Copy each line of the entries below word for word, leaving nothing out.

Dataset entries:
_ _ _ _ _ _ _

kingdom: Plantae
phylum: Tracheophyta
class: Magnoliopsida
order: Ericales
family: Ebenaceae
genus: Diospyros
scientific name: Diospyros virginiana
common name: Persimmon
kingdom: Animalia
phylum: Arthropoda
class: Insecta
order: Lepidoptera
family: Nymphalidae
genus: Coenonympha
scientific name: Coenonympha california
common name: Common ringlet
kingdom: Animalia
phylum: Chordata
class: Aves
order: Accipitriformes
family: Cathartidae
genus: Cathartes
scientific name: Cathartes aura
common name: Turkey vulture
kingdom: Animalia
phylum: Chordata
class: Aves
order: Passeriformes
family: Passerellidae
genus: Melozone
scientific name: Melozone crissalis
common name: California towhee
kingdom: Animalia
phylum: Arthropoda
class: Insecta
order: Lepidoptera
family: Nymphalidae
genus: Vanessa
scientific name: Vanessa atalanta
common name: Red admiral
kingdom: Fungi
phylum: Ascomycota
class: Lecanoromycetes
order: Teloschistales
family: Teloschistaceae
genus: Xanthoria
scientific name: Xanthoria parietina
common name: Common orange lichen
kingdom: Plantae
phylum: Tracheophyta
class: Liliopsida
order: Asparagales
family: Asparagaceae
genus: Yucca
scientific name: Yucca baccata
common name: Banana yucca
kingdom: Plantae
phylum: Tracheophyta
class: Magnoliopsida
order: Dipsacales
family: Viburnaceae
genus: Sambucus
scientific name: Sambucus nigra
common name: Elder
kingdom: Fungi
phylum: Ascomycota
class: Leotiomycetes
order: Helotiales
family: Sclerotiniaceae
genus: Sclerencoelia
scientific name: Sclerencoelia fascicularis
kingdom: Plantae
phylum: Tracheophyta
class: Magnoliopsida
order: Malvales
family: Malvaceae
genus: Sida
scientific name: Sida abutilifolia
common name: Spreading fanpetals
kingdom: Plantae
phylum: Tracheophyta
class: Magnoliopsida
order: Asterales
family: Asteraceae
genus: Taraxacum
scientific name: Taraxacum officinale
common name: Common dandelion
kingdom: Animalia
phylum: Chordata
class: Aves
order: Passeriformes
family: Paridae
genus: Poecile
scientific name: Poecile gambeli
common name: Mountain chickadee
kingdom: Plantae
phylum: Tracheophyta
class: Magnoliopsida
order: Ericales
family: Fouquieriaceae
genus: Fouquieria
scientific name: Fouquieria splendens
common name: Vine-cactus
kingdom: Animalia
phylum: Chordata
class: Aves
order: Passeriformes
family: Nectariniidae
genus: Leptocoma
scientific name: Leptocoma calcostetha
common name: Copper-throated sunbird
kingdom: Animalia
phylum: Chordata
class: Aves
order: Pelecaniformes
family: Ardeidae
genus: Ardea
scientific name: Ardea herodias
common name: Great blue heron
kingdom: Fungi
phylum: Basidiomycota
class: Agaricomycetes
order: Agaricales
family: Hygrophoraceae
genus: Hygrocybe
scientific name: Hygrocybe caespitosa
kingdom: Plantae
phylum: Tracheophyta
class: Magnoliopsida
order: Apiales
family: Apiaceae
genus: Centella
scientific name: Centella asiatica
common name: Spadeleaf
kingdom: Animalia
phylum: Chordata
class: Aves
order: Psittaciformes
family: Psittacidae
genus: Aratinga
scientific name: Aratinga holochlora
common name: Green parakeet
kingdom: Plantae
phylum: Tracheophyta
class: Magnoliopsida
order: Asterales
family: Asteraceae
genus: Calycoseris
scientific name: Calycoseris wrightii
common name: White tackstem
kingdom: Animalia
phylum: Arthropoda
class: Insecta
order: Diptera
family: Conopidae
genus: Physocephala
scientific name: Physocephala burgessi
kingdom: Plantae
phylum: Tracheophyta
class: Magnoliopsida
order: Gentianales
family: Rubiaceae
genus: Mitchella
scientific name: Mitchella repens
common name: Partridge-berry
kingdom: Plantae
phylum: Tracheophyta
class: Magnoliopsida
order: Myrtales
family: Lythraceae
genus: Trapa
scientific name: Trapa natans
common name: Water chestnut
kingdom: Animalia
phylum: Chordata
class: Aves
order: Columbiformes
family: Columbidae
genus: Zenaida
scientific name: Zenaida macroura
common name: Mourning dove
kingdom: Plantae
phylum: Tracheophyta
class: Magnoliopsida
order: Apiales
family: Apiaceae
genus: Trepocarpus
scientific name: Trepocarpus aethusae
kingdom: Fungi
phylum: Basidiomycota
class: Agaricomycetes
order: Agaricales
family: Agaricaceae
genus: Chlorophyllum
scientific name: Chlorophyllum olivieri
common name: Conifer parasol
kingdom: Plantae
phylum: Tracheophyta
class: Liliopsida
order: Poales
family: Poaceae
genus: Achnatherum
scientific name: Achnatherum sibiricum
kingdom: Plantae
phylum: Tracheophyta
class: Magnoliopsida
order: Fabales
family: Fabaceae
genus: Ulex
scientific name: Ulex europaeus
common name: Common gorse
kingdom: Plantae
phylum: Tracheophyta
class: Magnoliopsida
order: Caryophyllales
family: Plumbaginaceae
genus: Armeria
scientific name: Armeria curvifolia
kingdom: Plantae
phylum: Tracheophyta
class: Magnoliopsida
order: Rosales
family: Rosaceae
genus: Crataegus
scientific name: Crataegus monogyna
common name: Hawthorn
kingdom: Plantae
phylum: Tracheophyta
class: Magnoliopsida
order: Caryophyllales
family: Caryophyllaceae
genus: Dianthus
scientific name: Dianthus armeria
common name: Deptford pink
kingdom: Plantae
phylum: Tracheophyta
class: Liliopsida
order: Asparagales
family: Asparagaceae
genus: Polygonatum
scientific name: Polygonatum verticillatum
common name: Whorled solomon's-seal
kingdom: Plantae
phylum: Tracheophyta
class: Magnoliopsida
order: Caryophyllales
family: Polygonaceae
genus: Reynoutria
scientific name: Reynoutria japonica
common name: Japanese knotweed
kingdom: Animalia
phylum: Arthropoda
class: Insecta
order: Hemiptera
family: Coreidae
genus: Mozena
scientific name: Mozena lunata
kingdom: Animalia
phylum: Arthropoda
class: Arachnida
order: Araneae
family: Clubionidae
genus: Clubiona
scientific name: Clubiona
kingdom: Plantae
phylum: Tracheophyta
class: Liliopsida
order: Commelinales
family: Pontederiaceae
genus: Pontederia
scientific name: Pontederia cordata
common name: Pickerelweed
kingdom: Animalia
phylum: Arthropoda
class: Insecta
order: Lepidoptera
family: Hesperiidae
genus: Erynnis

_ _ _ _ _ _ _

#### [REPLY]
kingdom: Plantae
phylum: Tracheophyta
class: Magnoliopsida
order: Ericales
family: Ebenaceae
genus: Diospyros
scientific name: Diospyros virginiana
common name: Persimmon
kingdom: Animalia
phylum: Arthropoda
class: Insecta
order: Lepidoptera
family: Nymphalidae
genus: Coenonympha
scientific name: Coenonympha california
common name: Common ringlet
kingdom: Animalia
phylum: Chordata
class: Aves
order: Accipitriformes
family: Cathartidae
genus: Cathartes
scientific name: Cathartes aura
common name: Turkey vulture
kingdom: Animalia
phylum: Chordata
class: Aves
order: Passeriformes
family: Passerellidae
genus: Melozone
scientific name: Melozone crissalis
common name: California towhee
kingdom: Animalia
phylum: Arthropoda
class: Insecta
order: Lepidoptera
family: Nymphalidae
genus: Vanessa
scientific name: Vanessa atalanta
common name: Red admiral
kingdom: Fungi
phylum: Ascomycota
class: Lecanoromycetes
order: Teloschistales
family: Teloschistaceae
genus: Xanthoria
scientific name: Xanthoria parietina
common name: Common orange lichen
kingdom: Plantae
phylum: Tracheophyta
class: Liliopsida
order: Asparagales
family: Asparagaceae
genus: Yucca
scientific name: Yucca baccata
common name: Banana yucca
kingdom: Plantae
phylum: Tracheophyta
class: Magnoliopsida
order: Dipsacales
family: Viburnaceae
genus: Sambucus
scientific name: Sambucus nigra
common name: Elder
kingdom: Fungi
phylum: Ascomycota
class: Leotiomycetes
order: Helotiales
family: Sclerotiniaceae
genus: Sclerencoelia
scientific name: Sclerencoelia fascicularis
kingdom: Plantae
phylum: Tracheophyta
class: Magnoliopsida
order: Malvales
family: Malvaceae
genus: Sida
scientific name: Sida abutilifolia
common name: Spreading fanpetals
kingdom: Plantae
phylum: Tracheophyta
class: Magnoliopsida
order: Asterales
family: Asteraceae
genus: Taraxacum
scientific name: Taraxacum officinale
common name: Common dandelion
kingdom: Animalia
phylum: Chordata
class: Aves
order: Passeriformes
family: Paridae
genus: Poecile
scientific name: Poecile gambeli
common name: Mountain chickadee
kingdom: Plantae
phylum: Tracheophyta
class: Magnoliopsida
order: Ericales
family: Fouquieriaceae
genus: Fouquieria
scientific name: Fouquieria splendens
common name: Vine-cactus
kingdom: Animalia
phylum: Chordata
class: Aves
order: Passeriformes
family: Nectariniidae
genus: Leptocoma
scientific name: Leptocoma calcostetha
common name: Copper-throated sunbird
kingdom: Animalia
phylum: Chordata
class: Aves
order: Pelecaniformes
family: Ardeidae
genus: Ardea
scientific name: Ardea herodias
common name: Great blue heron
kingdom: Fungi
phylum: Basidiomycota
class: Agaricomycetes
order: Agaricales
family: Hygrophoraceae
genus: Hygrocybe
scientific name: Hygrocybe caespitosa
kingdom: Plantae
phylum: Tracheophyta
class: Magnoliopsida
order: Apiales
family: Apiaceae
genus: Centella
scientific name: Centella asiatica
common name: Spadeleaf
kingdom: Animalia
phylum: Chordata
class: Aves
order: Psittaciformes
family: Psittacidae
genus: Aratinga
scientific name: Aratinga holochlora
common name: Green parakeet
kingdom: Plantae
phylum: Tracheophyta
class: Magnoliopsida
order: Asterales
family: Asteraceae
genus: Calycoseris
scientific name: Calycoseris wrightii
common name: White tackstem
kingdom: Animalia
phylum: Arthropoda
class: Insecta
order: Diptera
family: Conopidae
genus: Physocephala
scientific name: Physocephala burgessi
kingdom: Plantae
phylum: Tracheophyta
class: Magnoliopsida
order: Gentianales
family: Rubiaceae
genus: Mitchella
scientific name: Mitchella repens
common name: Partridge-berry
kingdom: Plantae
phylum: Tracheophyta
class: Magnoliopsida
order: Myrtales
family: Lythraceae
genus: Trapa
scientific name: Trapa natans
common name: Water chestnut
kingdom: Animalia
phylum: Chordata
class: Aves
order: Columbiformes
family: Columbidae
genus: Zenaida
scientific name: Zenaida macroura
common name: Mourning dove
kingdom: Plantae
phylum: Tracheophyta
class: Magnoliopsida
order: Apiales
family: Apiaceae
genus: Trepocarpus
scientific name: Trepocarpus aethusae
kingdom: Fungi
phylum: Basidiomycota
class: Agaricomycetes
order: Agaricales
family: Agaricaceae
genus: Chlorophyllum
scientific name: Chlorophyllum olivieri
common name: Conifer parasol
kingdom: Plantae
phylum: Tracheophyta
class: Liliopsida
order: Poales
family: Poaceae
genus: Achnatherum
scientific name: Achnatherum sibiricum
kingdom: Plantae
phylum: Tracheophyta
class: Magnoliopsida
order: Fabales
family: Fabaceae
genus: Ulex
scientific name: Ulex europaeus
common name: Common gorse
kingdom: Plantae
phylum: Tracheophyta
class: Magnoliopsida
order: Caryophyllales
family: Plumbaginaceae
genus: Armeria
scientific name: Armeria curvifolia
kingdom: Plantae
phylum: Tracheophyta
class: Magnoliopsida
order: Rosales
family: Rosaceae
genus: Crataegus
scientific name: Crataegus monogyna
common name: Hawthorn
kingdom: Plantae
phylum: Tracheophyta
class: Magnoliopsida
order: Caryophyllales
family: Caryophyllaceae
genus: Dianthus
scientific name: Dianthus armeria
common name: Deptford pink
kingdom: Plantae
phylum: Tracheophyta
class: Liliopsida
order: Asparagales
family: Asparagaceae
genus: Polygonatum
scientific name: Polygonatum verticillatum
common name: Whorled solomon's-seal
kingdom: Plantae
phylum: Tracheophyta
class: Magnoliopsida
order: Caryophyllales
family: Polygonaceae
genus: Reynoutria
scientific name: Reynoutria japonica
common name: Japanese knotweed
kingdom: Animalia
phylum: Arthropoda
class: Insecta
order: Hemiptera
family: Coreidae
genus: Mozena
scientific name: Mozena lunata
kingdom: Animalia
phylum: Arthropoda
class: Arachnida
order: Araneae
family: Clubionidae
genus: Clubiona
scientific name: Clubiona
kingdom: Plantae
phylum: Tracheophyta
class: Liliopsida
order: Commelinales
family: Pontederiaceae
genus: Pontederia
scientific name: Pontederia cordata
common name: Pickerelweed
kingdom: Animalia
phylum: Arthropoda
class: Insecta
order: Lepidoptera
family: Hesperiidae
genus: Erynnis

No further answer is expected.